何でもないキャッチフレーズがいつまでも記憶に残っていることがある。昔滋賀県の坂本で「鶴喜そば」という蕎麦の老舗にいったことがあった。鶴喜そばは大通りから三軒目で、一軒目は「日吉そば」という店だった。その大通りの角で鶴喜そばの案内のおばさんが大声で叫んでいたのが次のキャッチフレーズ。
「味は一番、電話は二番、店は角から三軒目」
今日(5月31日)ムーディーズが、日本国債の格付(Aa2)を引き下げ方向で見直しすると発表した時、ふと思い出したのが「味は一番」のフレーズだった。

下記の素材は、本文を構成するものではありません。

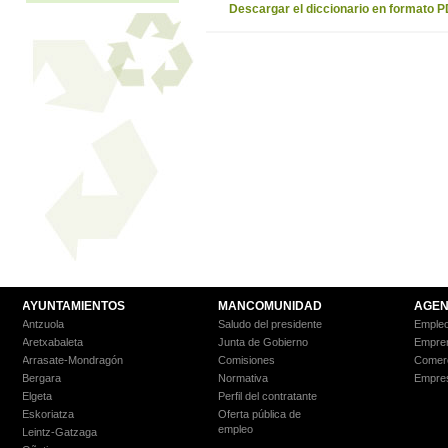
Descargar el diccionario en formato 
AYUNTAMIENTOS
MANCOMUNIDAD
AGEN
Antzuola
Saludo del presidente
Empleo
Aretxabaleta
Junta de Gobierno
Empre
Arrasate-Mondragón
Comisiones
Comer
Bergara
Normativa
Empre
Elgeta
Perfil del contratante
Eskoriatza
Oferta pública de
empleo
Leintz-Gatzaga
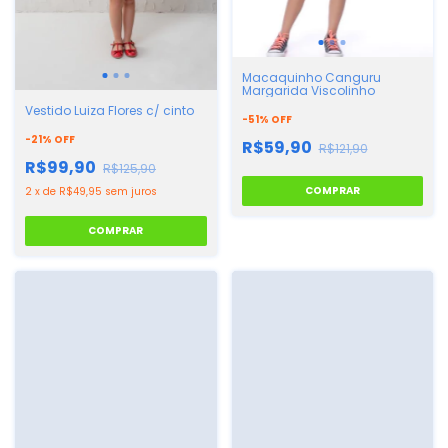
Macaquinho Canguru
Margarida Viscolinho
Vestido Luiza Flores c/ cinto
-
51
%
OFF
-
21
%
OFF
R$59,90
R$121,90
R$99,90
R$125,90
COMPRAR
2
x
de
R$49,95
sem juros
COMPRAR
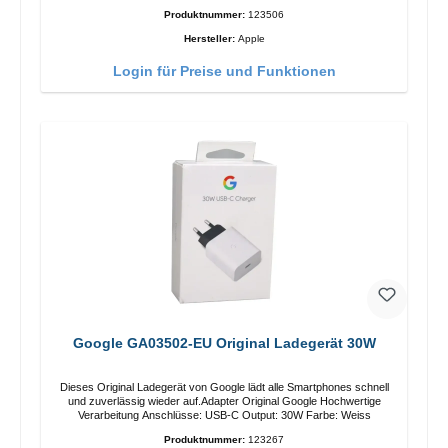
Produktnummer:
123506
Hersteller:
Apple
Login für Preise und Funktionen
Google GA03502-EU Original Ladegerät 30W
Dieses Original Ladegerät von Google lädt alle Smartphones schnell
und zuverlässig wieder auf.Adapter Original Google Hochwertige
Verarbeitung Anschlüsse: USB-C Output: 30W Farbe: Weiss
Produktnummer:
123267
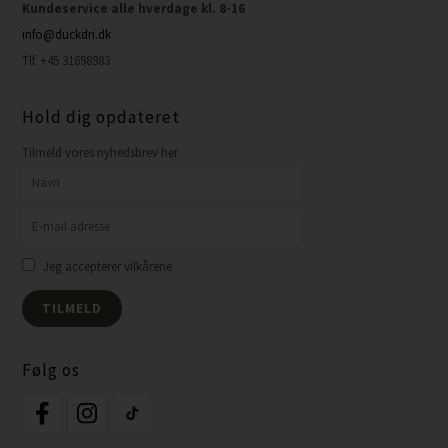
Kundeservice alle hverdage kl. 8-16
info@duckdri.dk
Tlf. +45 31698983
Hold dig opdateret
Tilmeld vores nyhedsbrev her
Jeg accepterer vilkårene
Følg os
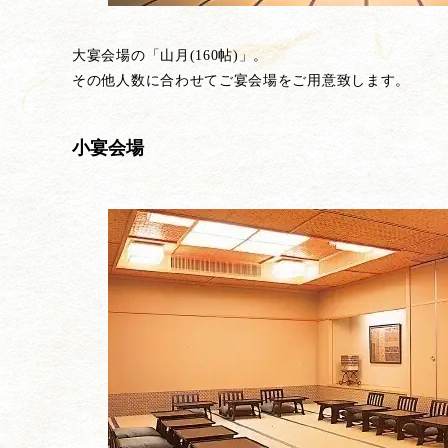
大宴会場の「山月(160帖)」。
その他人数に合わせてご宴会場をご用意致します。
小宴会場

日本が世界で一番のものは?というと国債つまり国の借金の大きさだ。二番は直ぐに思いつかなかったけれど、三番はGDPつまり経済規模の大きさで、米国、中国について世界第3位。
少し考えて二番は他にもあるかもしれないが、労働時間の長さにした。OECDによると有償・無償の労働時間の長さで日本はメキシコについて2番目http://headlines.yahoo.co.jp/hl?a=20110527-00000024-rcdc-cn
なお有償の労働時間では日本が一番。
「借金一番 働き二番 経済規模は三番目」 これが今日の日本のキャッチフレーズ。だが経済規模はやがて、経済成長率や人口増加率が高い発展途上国に追い抜かれていくだろう。そのことを残念がる必要はない。ただし一人当たりGDPが低下し続けることは懸念するべきだが。

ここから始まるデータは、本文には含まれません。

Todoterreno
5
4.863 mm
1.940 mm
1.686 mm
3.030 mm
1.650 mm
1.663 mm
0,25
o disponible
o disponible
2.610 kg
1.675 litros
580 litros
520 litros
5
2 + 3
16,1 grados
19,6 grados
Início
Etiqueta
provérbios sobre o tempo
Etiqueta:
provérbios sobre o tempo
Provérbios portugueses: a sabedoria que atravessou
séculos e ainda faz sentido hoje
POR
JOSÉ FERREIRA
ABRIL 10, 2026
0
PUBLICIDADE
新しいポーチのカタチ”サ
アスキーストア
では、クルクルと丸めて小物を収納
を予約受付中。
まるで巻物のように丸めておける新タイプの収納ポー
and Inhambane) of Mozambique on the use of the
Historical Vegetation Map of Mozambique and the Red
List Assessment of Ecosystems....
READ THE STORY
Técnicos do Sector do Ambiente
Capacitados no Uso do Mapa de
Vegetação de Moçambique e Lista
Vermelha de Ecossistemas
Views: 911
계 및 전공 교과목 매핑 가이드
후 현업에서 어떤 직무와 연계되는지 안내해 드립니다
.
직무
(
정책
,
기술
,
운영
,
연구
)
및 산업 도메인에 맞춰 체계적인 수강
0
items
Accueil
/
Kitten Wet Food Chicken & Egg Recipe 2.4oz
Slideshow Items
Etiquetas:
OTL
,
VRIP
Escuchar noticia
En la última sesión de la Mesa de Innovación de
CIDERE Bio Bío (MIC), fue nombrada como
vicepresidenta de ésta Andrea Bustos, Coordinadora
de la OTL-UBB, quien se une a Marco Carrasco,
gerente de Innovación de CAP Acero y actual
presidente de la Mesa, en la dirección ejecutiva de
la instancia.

他に日本が世界一のものというと、平均寿命の長さ(ただしこれはある程度の規模以上の国の中の話で、モナコやサンマリノなど小さい国を入れると日本の平均寿命は世界5位)
日本の更にもう一つの世界一は、広義の通貨量の多さだ。広義の通貨は預貯金の形で金融機関に預けられている金を含むので、国債が国内で保有されていることと表裏一体の関係にあるともいえるのだが。
「借金一番(貯金も一番) 働き(時間)二番 経済規模三番」のキャッチフレーズから何が見えるだろうか?
世界で二番目に長く働いて、ほとんど利息もつかないのに世界で一番預貯金をして、国はその預貯金を当てにしてシコタマ借金して問題の先送りをしている国。国の借金というのは、国民の将来(あるいは将来の国民)に対する負担の先送り。つまり現在のツケを後世に残すということ。これでは若い人が将来に希望が持てなくなる。
まずは一度膨れ上がった国の借金と預貯金の両建てを見直して、もう少し「現金払い」を増やす(つまりプライマリーバランスを改善する)必要があるだろう。
その点では社会保障改革集中検討会議が「消費税の段階的引き上げ」を提案することは正しいのだが、問題は菅内閣にそれを本気でやり抜く本気度が欠如していることだ。だからムーディーズなど格付機関は、日本国債を引き下げ見直ししようと考えている。早く(もう相当遅いが)手を打たないと「寿命だけは一番だが、経済的に貧弱で夢のない国」になってしまうのではないだろうか?
その時のキャッチフレーズだけは考えたくない。